Contemplative leaders are Customer Centric. These leaders are passionate about understanding the key drivers of success for their customers. They find ways to say yes to customers with enabling policies, programs and processes. They remove barriers and promote high standards of customer service at all levels of the organization. Customer centric leaders make it easy for customers to do business with them and are relentless in cultivating an employee mindset which is focused on finding new ways to anticipate needs and exceed customer expectations. They build loyalty by listening and responding to their customers’ concerns and feedback and they make continual improvements to their levels of customer service.

Contemplative leaders are Innovators. Not content with the status quo, these leaders leverage innovation and technology to increase and maintain the competitive advantage of their organizations. Innovators advocate for and are catalysts for new thinking. They foster open environments, seek employee input and ideas; and encourage them to challenge conventional thinking. They remain open to fresh perspectives that lead to exceptional customer service and enhanced business results.

Contemplative leaders are Visionaries. They are highly aware of opportunities in the global market place and the organization’s strengths and weaknesses. They use this information along with analytics to identify trends and shape the vision and mission of their organization. They apply global thinking to shape a vision of what’s possible. These leaders establish and model values that are congruent with the organization’s mission and vision.

Contemplative leaders are Strategists. Strategically oriented leaders create audacious goals to maximize the potentiality of the organization and, at the same time, focus on the right activities. They ensure that corporate goals are cascaded throughout the organization and that they are aligned vertically and horizontally across the organization. These leaders create scorecards and key performance indicators to measure trends and results in all key business activities. Effective strategists build on and leverage collaborative relationships across business units and corporate services to align efforts and create agility in the organization. They allocate resources to maximize profits and productivity while eliminating waste and minimizing costs.

Contemplative leaders are Analysts. They make use of the analytics and tools available to dissect business information and understand what’s happening in the external environment and industries that can potentially impact their strategies. These leaders judiciously evaluate the outcomes of the previous business cycles to learn about the organization’s successes and failures. They make decisions that are well-informed, supported by the analytics and aligned with company values and principles.

Effective contemplative leaders are Compelling Communicators. They create multi-directional channels and relentlessly communicate their vision, values, strategic goals, objectives and organizational changes to all stakeholders. They use a variety of media and platforms to provide information, seek feedback and measure the effectiveness of all communications.

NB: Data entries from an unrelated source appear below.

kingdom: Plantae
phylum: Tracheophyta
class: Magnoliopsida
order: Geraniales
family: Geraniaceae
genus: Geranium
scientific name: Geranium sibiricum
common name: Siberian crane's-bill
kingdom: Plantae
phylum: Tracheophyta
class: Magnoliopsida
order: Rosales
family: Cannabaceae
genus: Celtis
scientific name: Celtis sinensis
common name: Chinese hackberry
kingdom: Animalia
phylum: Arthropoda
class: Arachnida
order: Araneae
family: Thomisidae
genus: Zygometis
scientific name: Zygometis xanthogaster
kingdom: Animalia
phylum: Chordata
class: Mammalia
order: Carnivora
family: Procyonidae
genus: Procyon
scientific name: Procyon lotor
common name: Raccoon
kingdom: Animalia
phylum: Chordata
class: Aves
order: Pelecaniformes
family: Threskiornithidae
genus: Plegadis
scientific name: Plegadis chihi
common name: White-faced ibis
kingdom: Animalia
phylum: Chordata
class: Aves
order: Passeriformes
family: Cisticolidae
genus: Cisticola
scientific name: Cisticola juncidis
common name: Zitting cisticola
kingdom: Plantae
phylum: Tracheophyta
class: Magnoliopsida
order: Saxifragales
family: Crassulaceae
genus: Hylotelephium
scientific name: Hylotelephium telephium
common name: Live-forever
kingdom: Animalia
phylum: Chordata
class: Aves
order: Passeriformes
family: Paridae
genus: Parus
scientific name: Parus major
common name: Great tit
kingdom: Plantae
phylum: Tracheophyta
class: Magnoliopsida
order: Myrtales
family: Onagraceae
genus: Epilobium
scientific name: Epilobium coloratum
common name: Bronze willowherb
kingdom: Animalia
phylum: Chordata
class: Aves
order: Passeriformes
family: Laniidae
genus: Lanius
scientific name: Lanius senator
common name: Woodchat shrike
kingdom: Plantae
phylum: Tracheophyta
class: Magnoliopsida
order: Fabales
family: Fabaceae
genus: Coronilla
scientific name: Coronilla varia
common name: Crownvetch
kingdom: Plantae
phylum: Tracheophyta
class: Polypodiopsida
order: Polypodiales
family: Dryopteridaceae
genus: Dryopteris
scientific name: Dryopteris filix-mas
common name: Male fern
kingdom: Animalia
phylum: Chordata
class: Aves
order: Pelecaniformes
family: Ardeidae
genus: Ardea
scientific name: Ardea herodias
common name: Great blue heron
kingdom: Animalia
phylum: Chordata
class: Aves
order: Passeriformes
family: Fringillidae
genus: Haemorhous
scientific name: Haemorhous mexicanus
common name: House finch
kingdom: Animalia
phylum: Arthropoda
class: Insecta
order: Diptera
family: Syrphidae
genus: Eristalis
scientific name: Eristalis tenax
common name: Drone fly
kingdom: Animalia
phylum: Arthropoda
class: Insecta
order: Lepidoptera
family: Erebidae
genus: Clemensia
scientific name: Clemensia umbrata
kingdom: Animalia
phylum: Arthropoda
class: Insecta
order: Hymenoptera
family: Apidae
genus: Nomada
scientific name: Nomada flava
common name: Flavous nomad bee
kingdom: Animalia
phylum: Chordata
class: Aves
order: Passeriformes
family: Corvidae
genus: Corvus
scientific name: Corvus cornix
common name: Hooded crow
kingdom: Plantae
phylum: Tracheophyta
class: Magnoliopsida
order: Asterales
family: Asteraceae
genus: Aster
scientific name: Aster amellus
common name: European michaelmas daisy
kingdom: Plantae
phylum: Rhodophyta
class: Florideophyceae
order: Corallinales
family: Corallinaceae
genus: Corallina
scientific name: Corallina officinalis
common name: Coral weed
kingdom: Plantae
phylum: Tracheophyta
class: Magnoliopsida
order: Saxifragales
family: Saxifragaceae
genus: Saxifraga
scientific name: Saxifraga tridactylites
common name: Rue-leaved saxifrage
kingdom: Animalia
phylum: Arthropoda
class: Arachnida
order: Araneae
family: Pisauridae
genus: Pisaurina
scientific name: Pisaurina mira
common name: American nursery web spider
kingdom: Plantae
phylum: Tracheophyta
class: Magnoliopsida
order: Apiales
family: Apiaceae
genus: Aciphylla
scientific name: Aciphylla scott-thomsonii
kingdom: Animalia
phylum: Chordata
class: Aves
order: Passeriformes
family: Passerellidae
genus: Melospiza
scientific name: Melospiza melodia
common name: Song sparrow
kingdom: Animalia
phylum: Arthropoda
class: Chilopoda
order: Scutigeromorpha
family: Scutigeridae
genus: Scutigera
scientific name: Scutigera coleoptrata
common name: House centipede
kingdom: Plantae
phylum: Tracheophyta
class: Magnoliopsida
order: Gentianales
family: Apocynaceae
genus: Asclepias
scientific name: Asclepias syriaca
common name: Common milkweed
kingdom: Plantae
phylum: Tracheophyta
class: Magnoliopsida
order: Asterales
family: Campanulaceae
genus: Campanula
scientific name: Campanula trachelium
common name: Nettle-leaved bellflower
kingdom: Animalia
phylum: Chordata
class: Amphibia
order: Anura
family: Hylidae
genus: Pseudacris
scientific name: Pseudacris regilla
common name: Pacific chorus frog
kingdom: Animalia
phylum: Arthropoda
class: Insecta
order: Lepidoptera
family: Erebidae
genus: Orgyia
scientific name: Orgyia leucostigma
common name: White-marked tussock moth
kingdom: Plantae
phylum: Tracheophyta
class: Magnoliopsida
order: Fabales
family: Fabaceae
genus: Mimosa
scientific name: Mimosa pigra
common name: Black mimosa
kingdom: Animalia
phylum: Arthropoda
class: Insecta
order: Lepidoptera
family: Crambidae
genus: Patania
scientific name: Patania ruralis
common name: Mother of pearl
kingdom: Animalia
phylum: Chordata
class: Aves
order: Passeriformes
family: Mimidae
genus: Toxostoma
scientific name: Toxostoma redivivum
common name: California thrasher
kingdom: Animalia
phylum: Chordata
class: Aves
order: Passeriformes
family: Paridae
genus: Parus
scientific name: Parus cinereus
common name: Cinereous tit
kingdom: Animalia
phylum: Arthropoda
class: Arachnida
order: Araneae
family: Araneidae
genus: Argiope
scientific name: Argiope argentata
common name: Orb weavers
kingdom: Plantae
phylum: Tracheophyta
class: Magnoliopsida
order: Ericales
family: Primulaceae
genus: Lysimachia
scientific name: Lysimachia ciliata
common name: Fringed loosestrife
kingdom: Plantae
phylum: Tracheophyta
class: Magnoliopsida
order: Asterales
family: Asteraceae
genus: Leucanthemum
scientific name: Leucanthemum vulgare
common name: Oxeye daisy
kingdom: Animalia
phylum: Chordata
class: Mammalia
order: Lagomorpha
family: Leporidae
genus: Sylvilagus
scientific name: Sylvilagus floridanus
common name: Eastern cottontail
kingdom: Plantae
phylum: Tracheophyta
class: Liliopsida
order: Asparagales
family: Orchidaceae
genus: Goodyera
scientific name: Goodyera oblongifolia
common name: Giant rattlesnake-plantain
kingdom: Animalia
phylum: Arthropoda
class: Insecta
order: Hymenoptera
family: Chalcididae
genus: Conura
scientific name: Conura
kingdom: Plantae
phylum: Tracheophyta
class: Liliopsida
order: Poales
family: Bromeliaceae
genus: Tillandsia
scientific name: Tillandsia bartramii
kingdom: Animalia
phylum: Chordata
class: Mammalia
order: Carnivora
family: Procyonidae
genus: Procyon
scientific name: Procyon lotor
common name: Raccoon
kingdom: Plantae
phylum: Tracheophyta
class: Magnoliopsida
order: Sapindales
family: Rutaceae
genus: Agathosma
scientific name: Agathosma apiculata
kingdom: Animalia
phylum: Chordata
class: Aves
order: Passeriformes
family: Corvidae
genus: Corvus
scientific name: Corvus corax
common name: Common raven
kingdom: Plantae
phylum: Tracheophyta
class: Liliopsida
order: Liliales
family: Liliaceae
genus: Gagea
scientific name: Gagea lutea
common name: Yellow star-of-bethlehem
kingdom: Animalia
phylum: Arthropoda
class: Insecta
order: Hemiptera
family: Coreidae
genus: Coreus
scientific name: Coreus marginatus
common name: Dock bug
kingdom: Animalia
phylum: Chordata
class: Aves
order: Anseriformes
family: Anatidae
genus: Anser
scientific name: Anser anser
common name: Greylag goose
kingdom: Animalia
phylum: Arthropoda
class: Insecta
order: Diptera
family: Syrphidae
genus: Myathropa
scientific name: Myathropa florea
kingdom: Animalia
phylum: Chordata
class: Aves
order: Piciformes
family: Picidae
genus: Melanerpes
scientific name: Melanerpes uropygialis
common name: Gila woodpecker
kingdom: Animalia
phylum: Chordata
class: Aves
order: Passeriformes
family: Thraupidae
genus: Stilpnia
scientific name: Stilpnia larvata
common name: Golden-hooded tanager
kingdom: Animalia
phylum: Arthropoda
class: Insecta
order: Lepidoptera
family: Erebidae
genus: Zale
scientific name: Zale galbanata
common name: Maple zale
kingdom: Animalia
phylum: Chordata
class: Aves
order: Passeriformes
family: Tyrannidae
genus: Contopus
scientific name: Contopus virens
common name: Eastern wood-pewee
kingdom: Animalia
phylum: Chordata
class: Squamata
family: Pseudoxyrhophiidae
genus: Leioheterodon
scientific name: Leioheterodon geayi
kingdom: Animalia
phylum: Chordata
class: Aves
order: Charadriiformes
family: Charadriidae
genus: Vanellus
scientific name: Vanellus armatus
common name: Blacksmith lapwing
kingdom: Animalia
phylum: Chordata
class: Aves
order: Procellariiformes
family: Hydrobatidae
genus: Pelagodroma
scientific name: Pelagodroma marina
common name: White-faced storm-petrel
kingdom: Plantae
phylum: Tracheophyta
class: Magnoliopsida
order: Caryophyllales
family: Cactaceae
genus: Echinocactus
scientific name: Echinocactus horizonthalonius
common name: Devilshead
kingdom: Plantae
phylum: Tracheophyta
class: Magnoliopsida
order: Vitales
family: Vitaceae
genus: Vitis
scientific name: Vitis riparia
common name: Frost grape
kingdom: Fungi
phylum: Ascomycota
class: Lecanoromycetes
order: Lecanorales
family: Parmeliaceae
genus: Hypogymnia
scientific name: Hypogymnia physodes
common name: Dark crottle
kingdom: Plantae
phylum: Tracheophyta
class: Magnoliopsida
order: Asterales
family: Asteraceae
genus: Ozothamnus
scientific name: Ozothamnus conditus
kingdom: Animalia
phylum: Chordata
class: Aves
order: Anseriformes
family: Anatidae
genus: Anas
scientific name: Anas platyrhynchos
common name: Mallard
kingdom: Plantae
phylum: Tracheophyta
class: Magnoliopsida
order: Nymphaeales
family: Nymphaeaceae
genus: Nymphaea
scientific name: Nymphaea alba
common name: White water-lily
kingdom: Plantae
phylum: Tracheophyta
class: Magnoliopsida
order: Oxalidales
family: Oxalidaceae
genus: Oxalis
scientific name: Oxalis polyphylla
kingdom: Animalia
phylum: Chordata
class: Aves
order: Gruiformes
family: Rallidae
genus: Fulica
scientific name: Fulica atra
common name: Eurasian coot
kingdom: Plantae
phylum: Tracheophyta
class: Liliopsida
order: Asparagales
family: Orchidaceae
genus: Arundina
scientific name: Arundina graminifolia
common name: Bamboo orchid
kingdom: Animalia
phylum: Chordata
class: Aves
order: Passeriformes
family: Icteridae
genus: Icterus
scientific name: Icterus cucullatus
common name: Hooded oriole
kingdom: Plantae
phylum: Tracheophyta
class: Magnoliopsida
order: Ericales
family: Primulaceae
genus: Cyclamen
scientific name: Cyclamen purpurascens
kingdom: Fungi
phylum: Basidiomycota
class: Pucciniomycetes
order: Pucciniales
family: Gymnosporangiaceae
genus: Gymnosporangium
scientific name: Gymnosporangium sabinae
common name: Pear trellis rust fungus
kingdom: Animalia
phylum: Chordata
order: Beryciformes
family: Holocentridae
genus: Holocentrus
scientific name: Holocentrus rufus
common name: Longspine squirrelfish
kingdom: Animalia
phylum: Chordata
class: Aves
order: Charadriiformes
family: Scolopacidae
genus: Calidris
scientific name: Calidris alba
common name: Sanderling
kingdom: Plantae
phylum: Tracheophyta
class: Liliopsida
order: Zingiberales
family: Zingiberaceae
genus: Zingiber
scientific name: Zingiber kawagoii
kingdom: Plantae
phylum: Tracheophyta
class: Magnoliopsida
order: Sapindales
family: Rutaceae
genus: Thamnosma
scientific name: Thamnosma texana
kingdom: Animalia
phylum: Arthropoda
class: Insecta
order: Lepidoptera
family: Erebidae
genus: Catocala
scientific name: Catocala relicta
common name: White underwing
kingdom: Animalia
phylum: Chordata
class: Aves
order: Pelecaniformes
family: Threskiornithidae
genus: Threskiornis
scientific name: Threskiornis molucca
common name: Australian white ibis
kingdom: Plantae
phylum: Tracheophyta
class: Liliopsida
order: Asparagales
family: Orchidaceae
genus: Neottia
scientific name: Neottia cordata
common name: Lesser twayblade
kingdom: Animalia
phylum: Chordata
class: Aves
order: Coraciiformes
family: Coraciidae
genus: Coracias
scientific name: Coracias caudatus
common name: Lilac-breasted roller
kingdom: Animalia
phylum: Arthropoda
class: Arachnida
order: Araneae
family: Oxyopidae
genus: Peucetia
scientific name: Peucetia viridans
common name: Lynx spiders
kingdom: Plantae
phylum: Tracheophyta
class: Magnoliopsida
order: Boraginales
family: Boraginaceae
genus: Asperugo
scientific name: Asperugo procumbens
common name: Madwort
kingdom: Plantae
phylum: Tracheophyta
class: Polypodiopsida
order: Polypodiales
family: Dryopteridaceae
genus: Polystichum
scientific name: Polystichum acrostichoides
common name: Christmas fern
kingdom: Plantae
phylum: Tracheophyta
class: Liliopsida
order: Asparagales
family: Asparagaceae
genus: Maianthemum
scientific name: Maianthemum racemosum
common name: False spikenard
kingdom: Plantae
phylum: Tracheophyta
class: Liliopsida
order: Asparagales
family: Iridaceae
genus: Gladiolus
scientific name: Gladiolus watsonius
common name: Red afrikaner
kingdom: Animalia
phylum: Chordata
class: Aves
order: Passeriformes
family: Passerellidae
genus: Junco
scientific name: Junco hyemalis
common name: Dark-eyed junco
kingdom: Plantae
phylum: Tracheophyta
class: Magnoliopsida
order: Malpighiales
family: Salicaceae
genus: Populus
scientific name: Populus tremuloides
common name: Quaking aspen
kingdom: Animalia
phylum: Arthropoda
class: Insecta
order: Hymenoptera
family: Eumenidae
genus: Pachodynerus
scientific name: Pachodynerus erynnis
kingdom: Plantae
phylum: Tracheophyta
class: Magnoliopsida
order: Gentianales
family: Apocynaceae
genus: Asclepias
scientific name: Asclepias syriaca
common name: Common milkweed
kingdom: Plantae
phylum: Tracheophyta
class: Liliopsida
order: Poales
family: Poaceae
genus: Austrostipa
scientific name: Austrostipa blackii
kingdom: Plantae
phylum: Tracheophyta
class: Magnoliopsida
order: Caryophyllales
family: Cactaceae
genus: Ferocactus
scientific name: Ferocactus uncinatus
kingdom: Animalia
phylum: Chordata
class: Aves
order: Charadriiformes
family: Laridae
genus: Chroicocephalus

Their open door model ensures a constant flow of information and breaks down barriers. Communication channels are top-down, bottom-up, lateral, cross-functional and peer to peer.

Written by

Dianne Gaudet is a certified Coach who is passionate about helping her clients manage the dynamics of continual life transitions as they reach new heights of personal and professional success. Helping Boomers create rich and inspired lifestyle plans for the retirement life they want is one of her greatest joys. Dianne is the author of a new book, If There Are No Limits... A guide to living with passion, purpose and possibilities. She is also a motivational speaker, teacher and world traveller.